Nous l’avons félicité pour certaines déclarations importantes qu’il a faites dans le passé sur le rôle des femmes dans l’Église, comme lorsqu’il a pris la parole à la conférence Voices of Faith. Nous avons également souligné qu’un décret important sur le rôle des femmes avait été rédigé dans la 34e Congrégation générale.

Nous avons offert notre disponibilité pour réfléchir à la meilleure façon de répondre à ce besoin ressenti. Nous lui avons proposé de créer une commission pour développer un processus de réflexion dans la Compagnie de Jésus sur les questions qu’il a soulevées, ainsi que pour redonner vie au decret14 de la 34CG. Nous sommes convaincues que cette réflexion aiderait non seulement la Compagnie de Jésus, mais qu’elle pourrait aussi aider l’Église entière.

Nous avons été encouragées par la réponse positive du P. Général. Il a demandé au groupe de travailler sur le mandat d’une telle commission, avec des détails quant à ce mandat, à sa composition et aux délais. Nous nous sommes mis d’accord pour que la commission soit composée d’hommes et de femmes, laïcs et religieux, qui représentent non seulement le secteur social, mais les différents secteurs de la Compagnie de Jésus.

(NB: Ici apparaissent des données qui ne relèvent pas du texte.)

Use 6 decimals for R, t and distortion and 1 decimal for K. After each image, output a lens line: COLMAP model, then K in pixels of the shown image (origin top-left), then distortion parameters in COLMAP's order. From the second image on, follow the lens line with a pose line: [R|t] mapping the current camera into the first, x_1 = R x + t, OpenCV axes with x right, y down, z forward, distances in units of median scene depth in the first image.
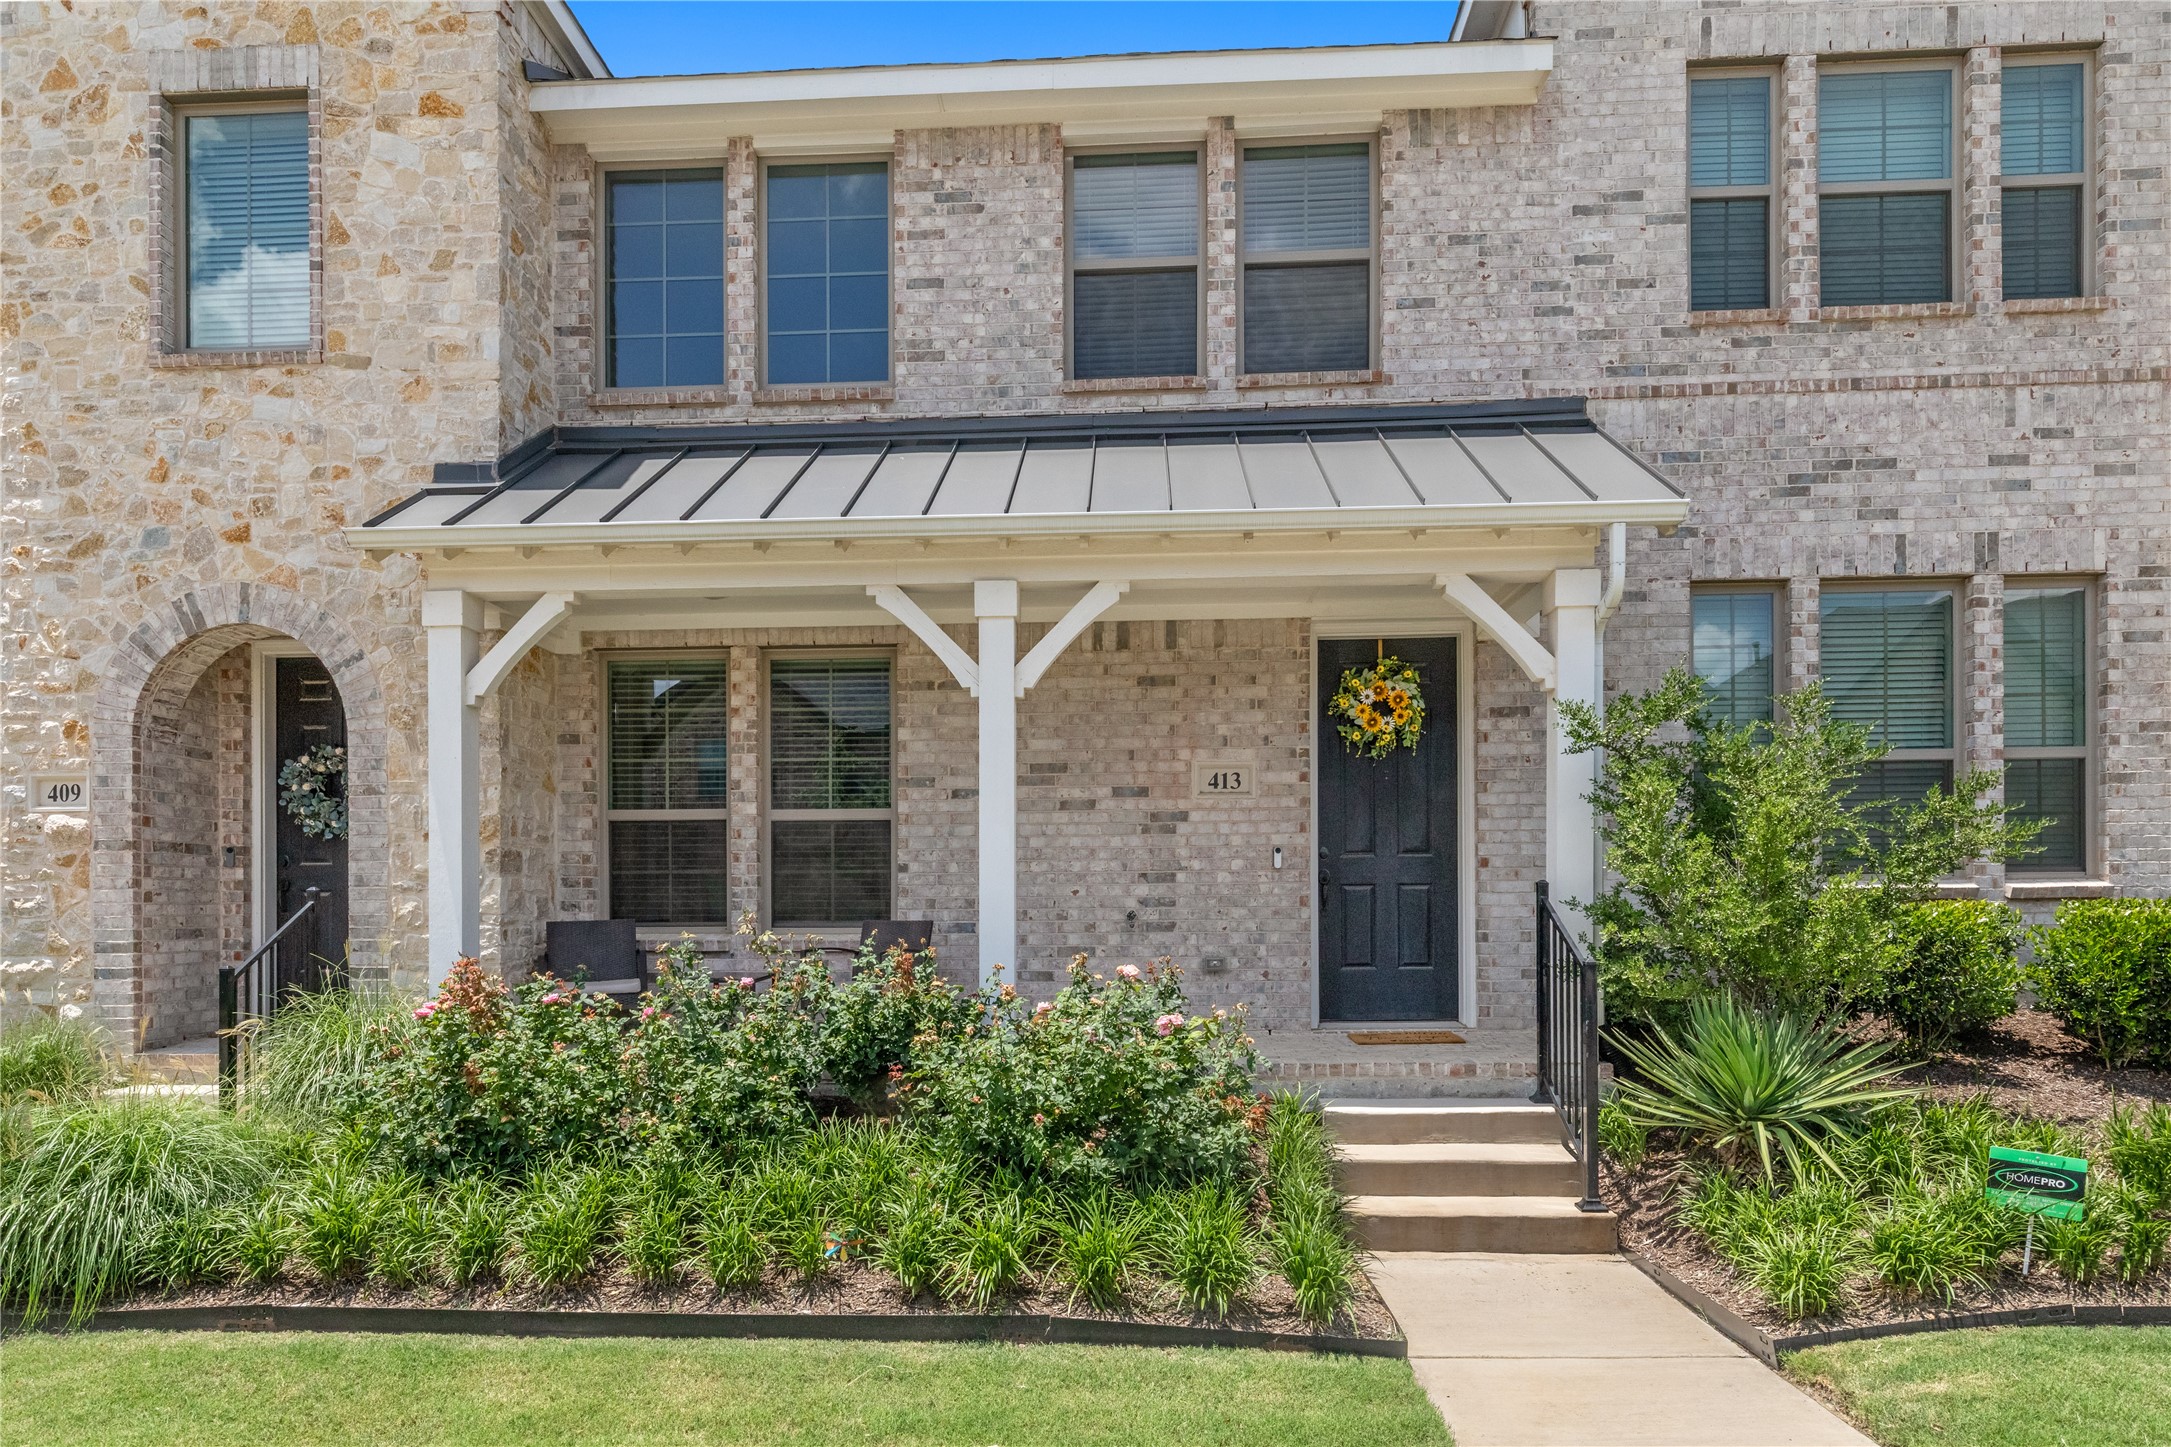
lens RADIAL K [[1315.1, 0, 1135.6], [0, 1315.1, 925.4], [0, 0, 1]] dist [0.002672, 0.000011]
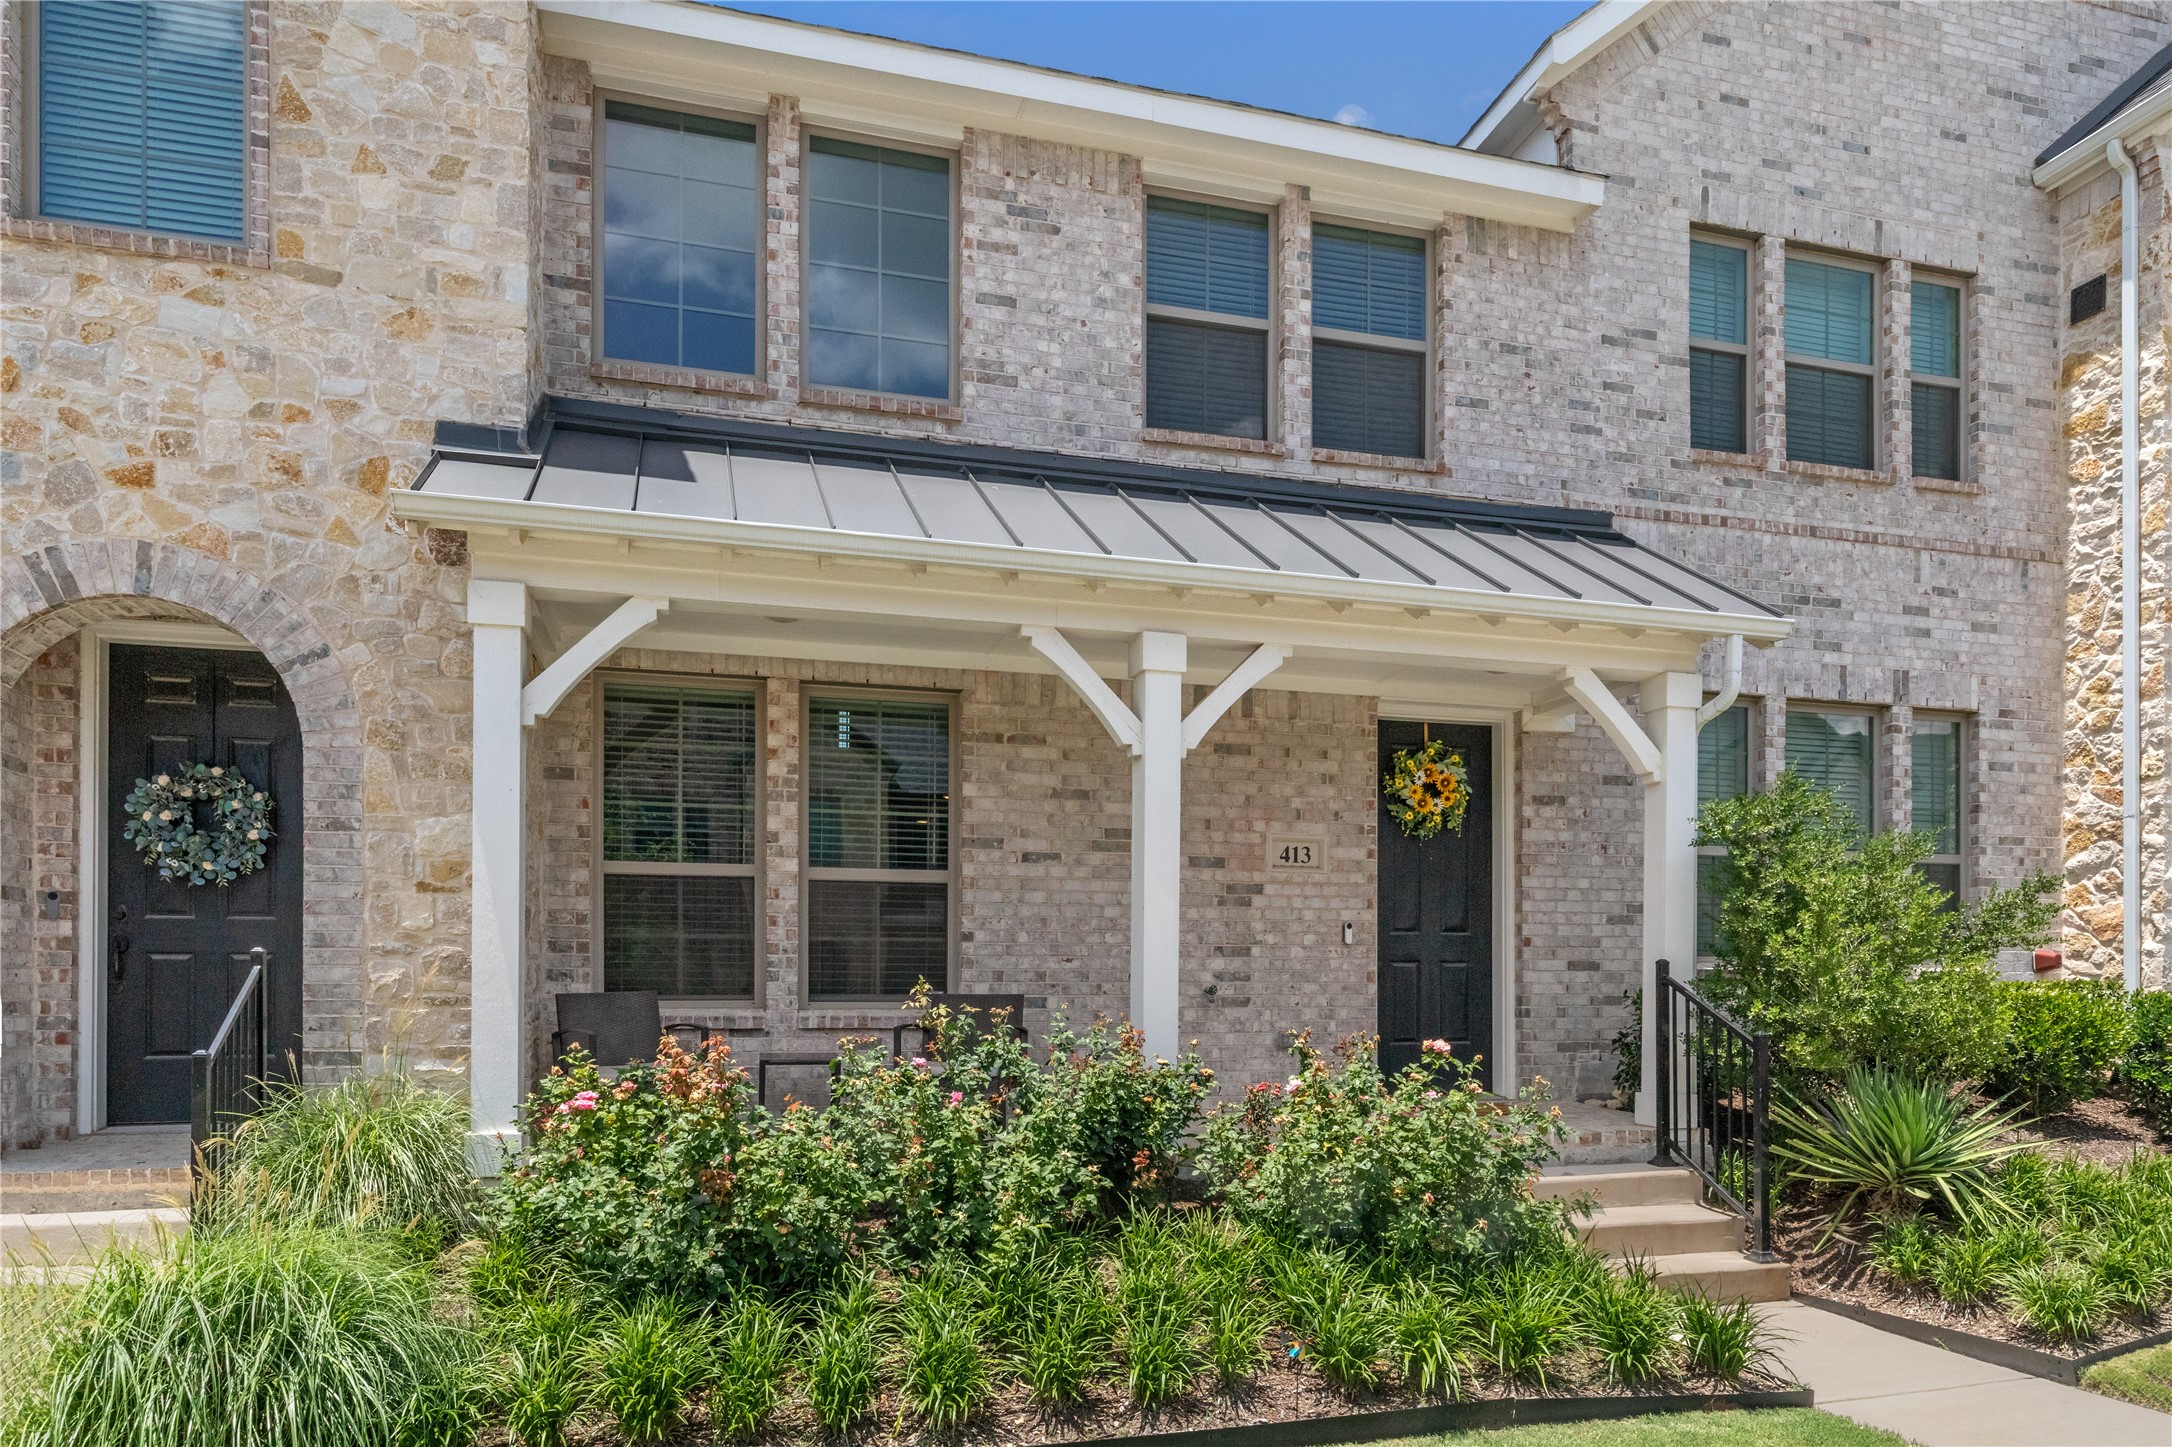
lens RADIAL K [[1335.9, 0, 1204.8], [0, 1335.9, 998.1], [0, 0, 1]] dist [-0.000462, 0.000185]
pose [[0.943945, 0.003718, 0.330081, -0.335552], [-0.002920, 0.999991, -0.002912, 0.001086], [-0.330089, 0.001785, 0.943948, 0.075680]]
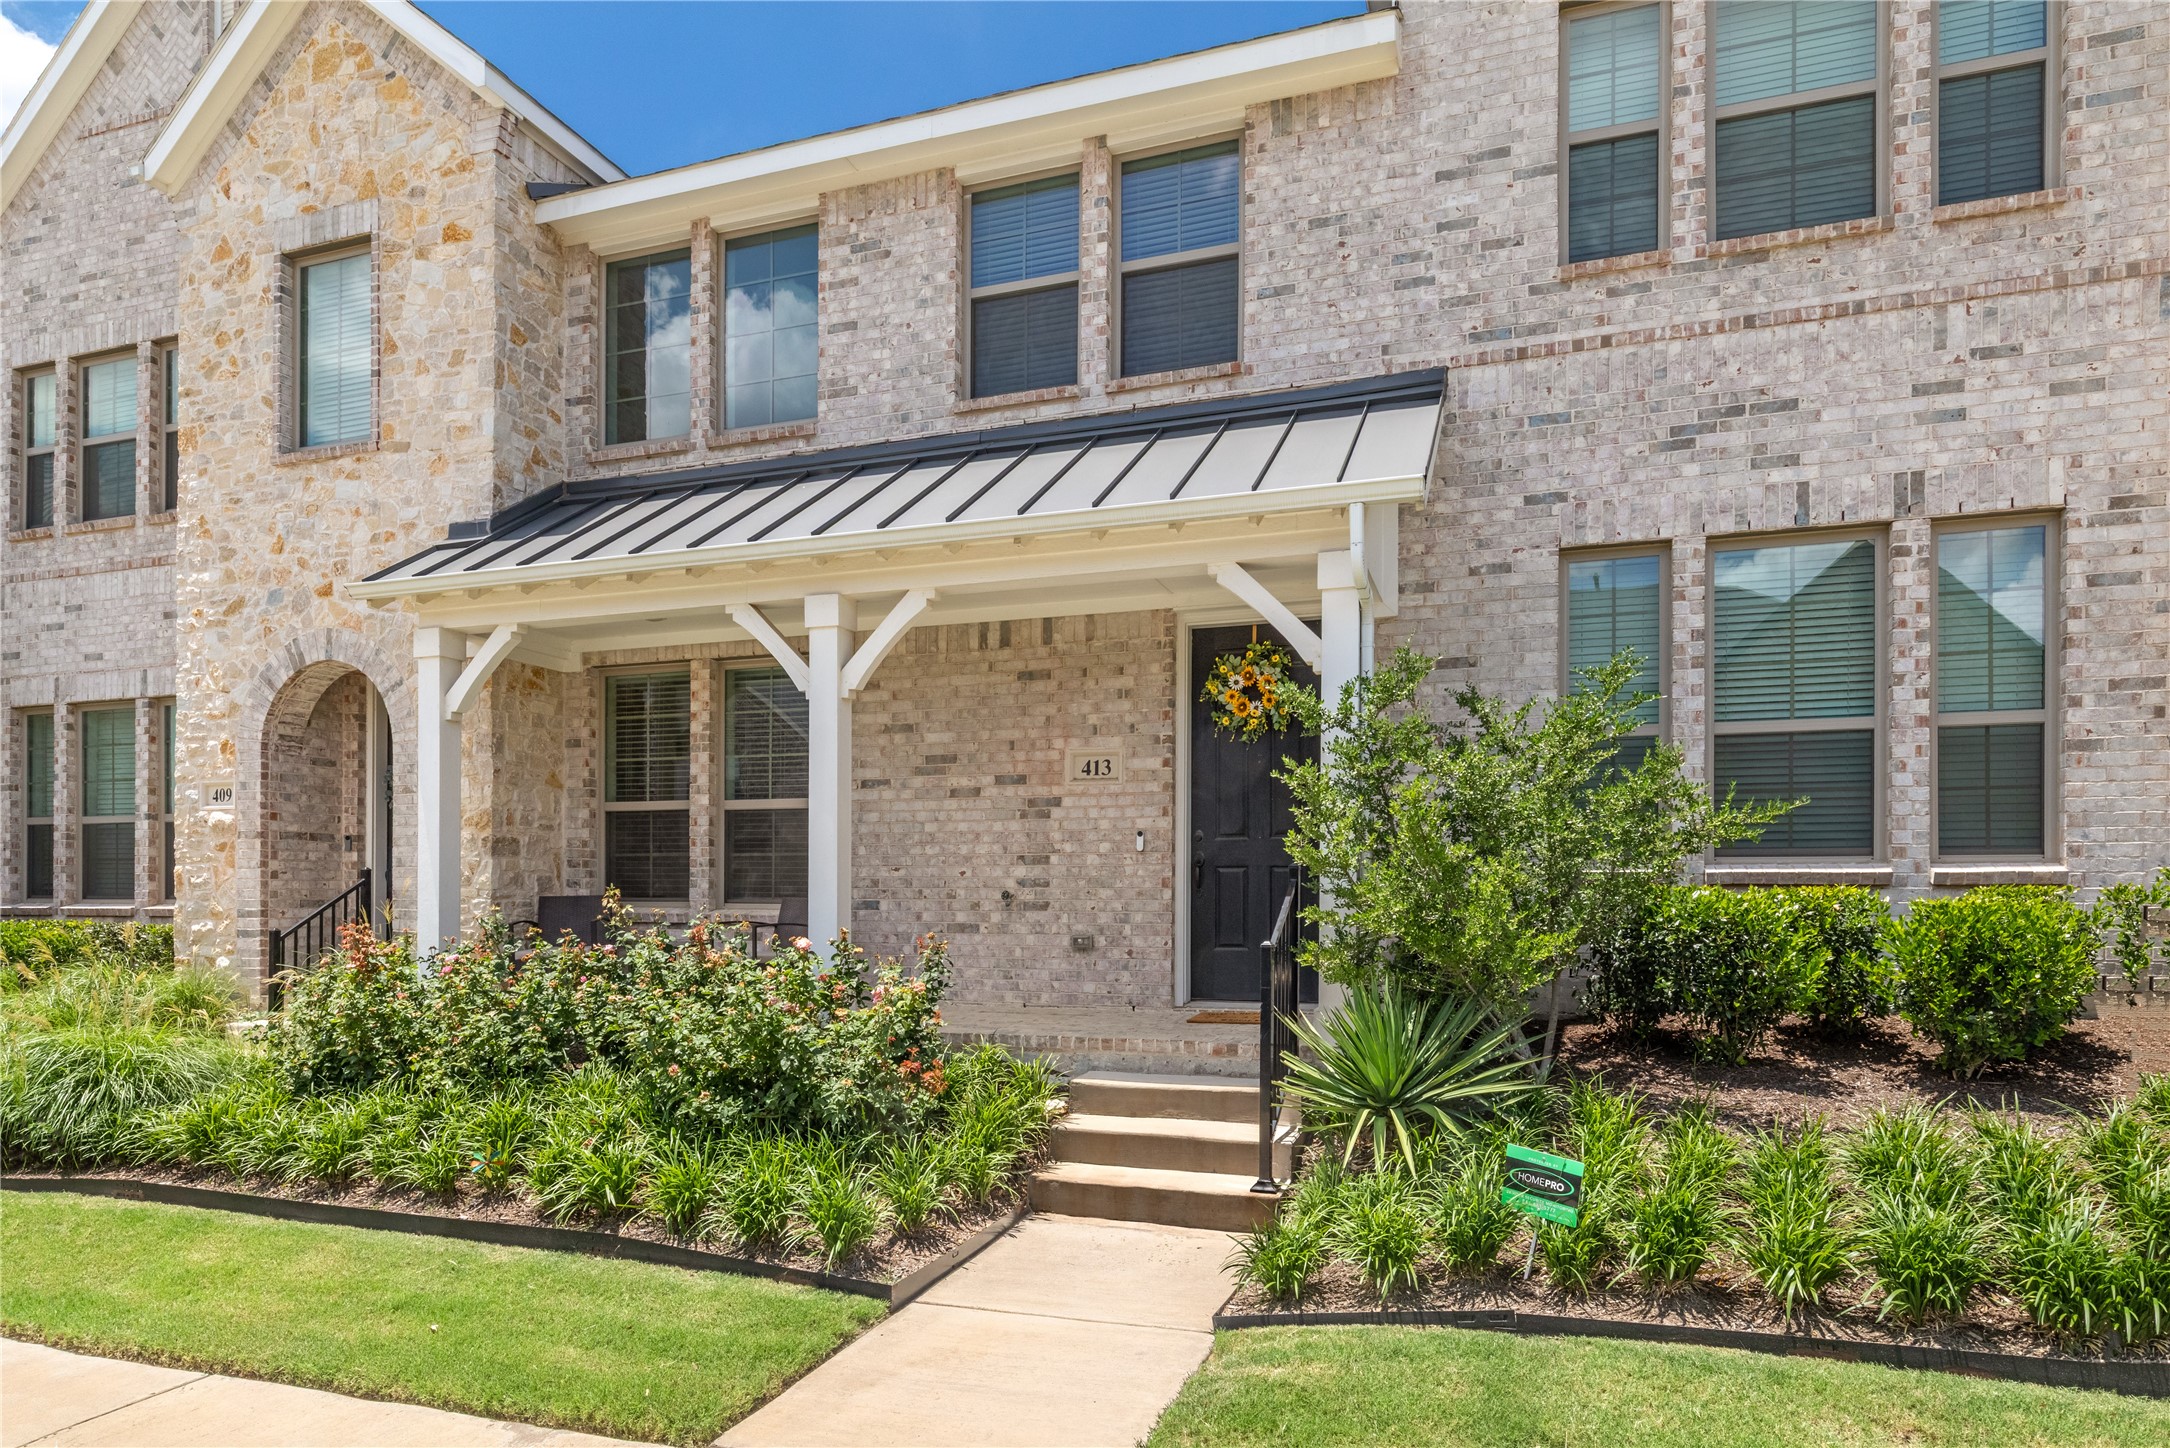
lens RADIAL K [[1314.5, 0, 1086.2], [0, 1314.5, 898.7], [0, 0, 1]] dist [0.002672, 0.000011]
pose [[0.958046, 0.009233, -0.286464, 0.369903], [-0.009536, 0.999954, 0.000337, -0.005782], [0.286455, 0.002408, 0.958091, -0.008143]]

Après quelques moments de rires et des photos, il y avait dans la salle un sentiment fort d’être ensemble dans une mission partagée pour la justice et la réconciliation. Nous sommes tous conscients que, comme toutes les luttes pour la justice et tous les chemins de réconciliation, il y aura des différences et des conflits, et qu’une écoute sincère sera nécessaire. Mais comme l’a dit le P. Général : « Nous savons bien que le discernement exige de l’audace ; l’audace de chercher ce qui semble impossible, parce que nous comptons sur la grâce de Dieu, qui nous suffit. »

En nous réunissant, nous nous sommes senties prêtes à entrer dans ce moment de Kairos pour réfléchir sur le rôle des femmes avec le même courage et la même audace que nous enseignent nos frères et sœurs qui vivent aux marges en société.